[Your goal] Retype only the lines from the top of the records to the line with "### **5.1 Despliegue Manual**", including that line but none of the pictures.

----------------------------------------

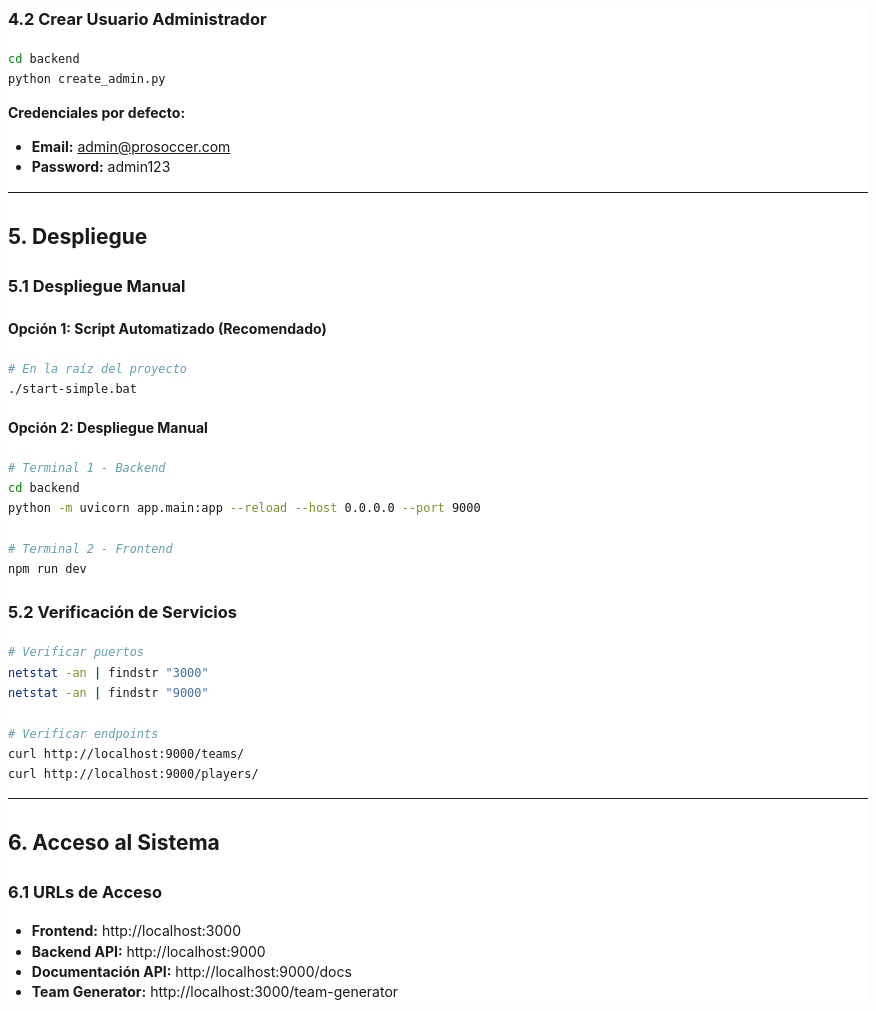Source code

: ### **4.2 Crear Usuario Administrador**
```bash
cd backend
python create_admin.py
```

**Credenciales por defecto:**
- **Email:** admin@prosoccer.com
- **Password:** admin123

---

## **5. Despliegue**

### **5.1 Despliegue Manual**

#### **Opción 1: Script Automatizado (Recomendado)**
```bash
# En la raíz del proyecto
./start-simple.bat
```

#### **Opción 2: Despliegue Manual**
```bash
# Terminal 1 - Backend
cd backend
python -m uvicorn app.main:app --reload --host 0.0.0.0 --port 9000

# Terminal 2 - Frontend
npm run dev
```

### **5.2 Verificación de Servicios**
```bash
# Verificar puertos
netstat -an | findstr "3000"
netstat -an | findstr "9000"

# Verificar endpoints
curl http://localhost:9000/teams/
curl http://localhost:9000/players/
```

---

## **6. Acceso al Sistema**

### **6.1 URLs de Acceso**
- **Frontend:** http://localhost:3000
- **Backend API:** http://localhost:9000
- **Documentación API:** http://localhost:9000/docs
- **Team Generator:** http://localhost:3000/team-generator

----------------------------------------

[Solution to this exercise]
Source code

: ### **4.2 Crear Usuario Administrador**
```bash
cd backend
python create_admin.py
```

**Credenciales por defecto:**
- **Email:** admin@prosoccer.com
- **Password:** admin123

---

## **5. Despliegue**

### **5.1 Despliegue Manual**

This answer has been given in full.